Segment Open

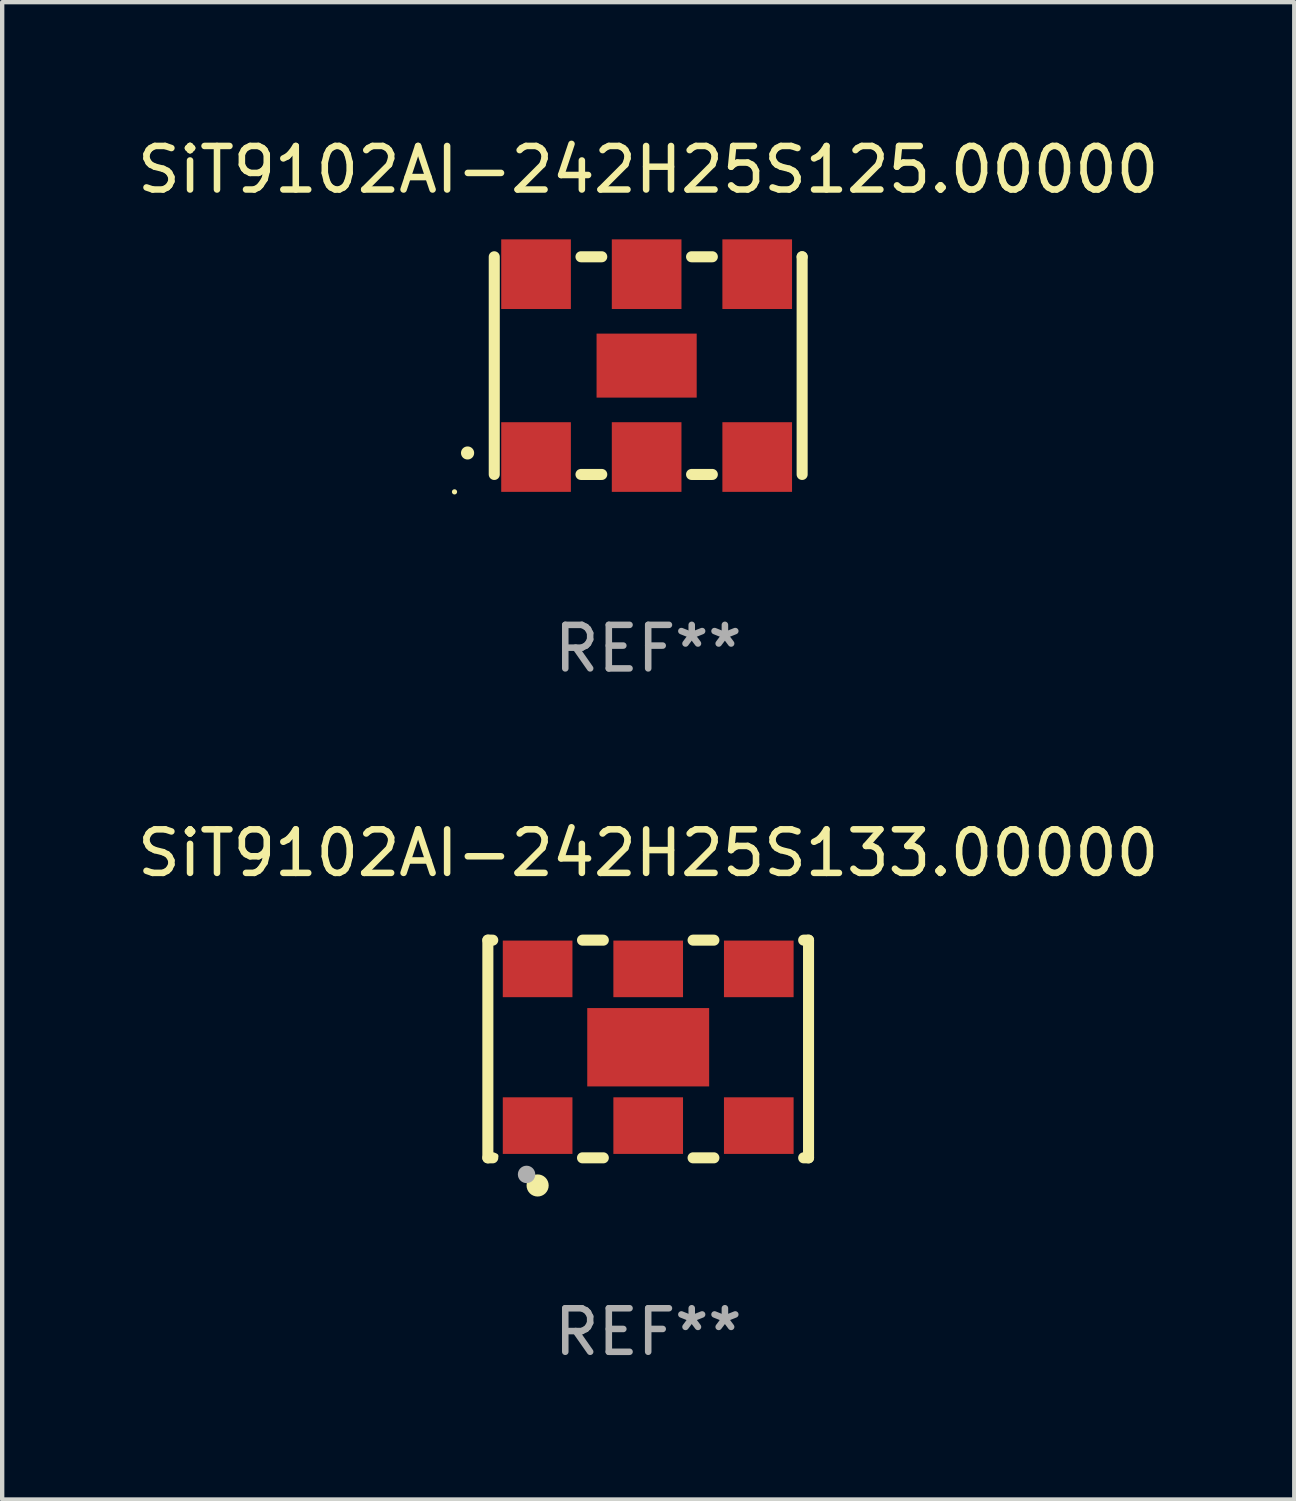
<source format=kicad_pcb>
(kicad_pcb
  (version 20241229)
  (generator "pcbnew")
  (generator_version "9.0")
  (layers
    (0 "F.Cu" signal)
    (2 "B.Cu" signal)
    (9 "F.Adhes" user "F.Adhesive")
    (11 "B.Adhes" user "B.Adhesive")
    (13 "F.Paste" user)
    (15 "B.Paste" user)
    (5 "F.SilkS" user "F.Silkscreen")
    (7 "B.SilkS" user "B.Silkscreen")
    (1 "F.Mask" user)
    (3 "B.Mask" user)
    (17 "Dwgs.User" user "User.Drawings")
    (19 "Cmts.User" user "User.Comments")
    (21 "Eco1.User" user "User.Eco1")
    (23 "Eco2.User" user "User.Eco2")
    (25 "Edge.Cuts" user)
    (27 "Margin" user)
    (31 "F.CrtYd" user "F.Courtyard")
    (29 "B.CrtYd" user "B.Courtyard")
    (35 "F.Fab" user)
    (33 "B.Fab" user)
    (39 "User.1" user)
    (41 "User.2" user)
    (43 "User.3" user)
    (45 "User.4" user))
  (footprint "SiT9102AI-242H25S125.00000"
    (layer "F.Cu")
    (at 11.839 5.348)
    (property "Reference" "SiT9102AI-242H25S125.00000" (at 0 -4.5 0) (layer "F.SilkS") (effects (font (size 1 1) (thickness 0.15))))
    (attr through_hole)
    (fp_line (start -3.536 -2.5) (end -3.536 2.5) (stroke (width 0.254) (type solid)) (layer "F.SilkS"))
    (fp_line (start -1.544 2.5) (end -1.067 2.5) (stroke (width 0.254) (type solid)) (layer "F.SilkS"))
    (fp_line (start -1.067 -2.5) (end -1.544 -2.5) (stroke (width 0.254) (type solid)) (layer "F.SilkS"))
    (fp_line (start 0.996 2.5) (end 1.473 2.5) (stroke (width 0.254) (type solid)) (layer "F.SilkS"))
    (fp_line (start 1.473 -2.5) (end 0.996 -2.5) (stroke (width 0.254) (type solid)) (layer "F.SilkS"))
    (fp_line (start 3.536 -2.5) (end 3.536 -2.5) (stroke (width 0.254) (type solid)) (layer "F.SilkS"))
    (fp_line (start 3.536 2.5) (end 3.536 -2.5) (stroke (width 0.254) (type solid)) (layer "F.SilkS"))
    (fp_arc (start -4.150432 2.006604) (mid -4.149162 2.006599) (end -4.147892 2.006604) (stroke (width 0.3) (type solid)) (layer "F.SilkS"))
    (fp_circle (center -4.449 2.9) (end -4.419 2.9) (stroke (width 0.06) (type solid)) (fill no) (layer "F.SilkS"))
    (fp_text user "REF**" (at 0 6.5 0) (layer "F.Fab") (effects (font (size 1 1) (thickness 0.15))))
    (pad "1" smd rect (at -2.576 2.1) (size 1.6 1.6) (layers "F.Cu" "F.Mask" "F.Paste"))
    (pad "2" smd rect (at -0.036 2.1) (size 1.6 1.6) (layers "F.Cu" "F.Mask" "F.Paste"))
    (pad "3" smd rect (at 2.504 2.1) (size 1.6 1.6) (layers "F.Cu" "F.Mask" "F.Paste"))
    (pad "4" smd rect (at 2.504 -2.1) (size 1.6 1.6) (layers "F.Cu" "F.Mask" "F.Paste"))
    (pad "5" smd rect (at -0.036 -2.1) (size 1.6 1.6) (layers "F.Cu" "F.Mask" "F.Paste"))
    (pad "6" smd rect (at -2.576 -2.1) (size 1.6 1.6) (layers "F.Cu" "F.Mask" "F.Paste"))
    (pad "7" smd rect (at -0.036 0) (size 2.3 1.47) (layers "F.Cu" "F.Mask" "F.Paste")))
  (footprint "SiT9102AI-242H25S133.00000"
    (layer "F.Cu")
    (at 11.839 21.045)
    (property "Reference" "SiT9102AI-242H25S133.00000" (at 0 -4.5 0) (layer "F.SilkS") (effects (font (size 1 1) (thickness 0.15))))
    (attr through_hole)
    (fp_line (start -3.683 -2.5) (end -3.571 -2.5) (stroke (width 0.254) (type solid)) (layer "F.SilkS"))
    (fp_line (start -3.683 2.5) (end -3.683 -2.5) (stroke (width 0.254) (type solid)) (layer "F.SilkS"))
    (fp_line (start -3.683 2.5) (end -3.571 2.5) (stroke (width 0.254) (type solid)) (layer "F.SilkS"))
    (fp_line (start -1.509 -2.5) (end -1.031 -2.5) (stroke (width 0.254) (type solid)) (layer "F.SilkS"))
    (fp_line (start -1.509 2.5) (end -1.031 2.5) (stroke (width 0.254) (type solid)) (layer "F.SilkS"))
    (fp_line (start 1.031 -2.5) (end 1.509 -2.5) (stroke (width 0.254) (type solid)) (layer "F.SilkS"))
    (fp_line (start 1.031 2.5) (end 1.509 2.5) (stroke (width 0.254) (type solid)) (layer "F.SilkS"))
    (fp_line (start 3.571 -2.5) (end 3.683 -2.5) (stroke (width 0.254) (type solid)) (layer "F.SilkS"))
    (fp_line (start 3.571 2.5) (end 3.683 2.5) (stroke (width 0.254) (type solid)) (layer "F.SilkS"))
    (fp_line (start 3.683 2.5) (end 3.683 -2.5) (stroke (width 0.254) (type solid)) (layer "F.SilkS"))
    (fp_circle (center -3.5 2.46) (end -3.47 2.46) (stroke (width 0.06) (type solid)) (fill no) (layer "F.SilkS"))
    (fp_circle (center -2.54 3.135) (end -2.413 3.135) (stroke (width 0.254) (type solid)) (fill no) (layer "F.SilkS"))
    (fp_circle (center -2.794 2.881) (end -2.694 2.881) (stroke (width 0.2) (type solid)) (fill no) (layer "F.Fab"))
    (fp_text user "REF**" (at 0 6.5 0) (layer "F.Fab") (effects (font (size 1 1) (thickness 0.15))))
    (pad "1" smd rect (at -2.54 1.76) (size 1.6 1.3) (layers "F.Cu" "F.Mask" "F.Paste"))
    (pad "2" smd rect (at 0 1.76) (size 1.6 1.3) (layers "F.Cu" "F.Mask" "F.Paste"))
    (pad "3" smd rect (at 2.54 1.76) (size 1.6 1.3) (layers "F.Cu" "F.Mask" "F.Paste"))
    (pad "4" smd rect (at 2.54 -1.84) (size 1.6 1.3) (layers "F.Cu" "F.Mask" "F.Paste"))
    (pad "5" smd rect (at 0 -1.84) (size 1.6 1.3) (layers "F.Cu" "F.Mask" "F.Paste"))
    (pad "6" smd rect (at -2.54 -1.84) (size 1.6 1.3) (layers "F.Cu" "F.Mask" "F.Paste"))
    (pad "7" smd rect (at 0 -0.04) (size 2.8 1.8) (layers "F.Cu" "F.Mask" "F.Paste")))
  (gr_rect
    (start -3 -3)
    (end 26.679 31.393)
    (stroke (width 0.1) (type default))
    (fill no)
    (layer "Edge.Cuts")))
</source>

Segment Closed

» EXERCISE OBJECTIVE: Your task is to copy every line in the entries that holds the string "Adhesive".

» RESPONSE TO THIS EXERCISE:
    (9 "F.Adhes" user "F.Adhesive")
    (11 "B.Adhes" user "B.Adhesive")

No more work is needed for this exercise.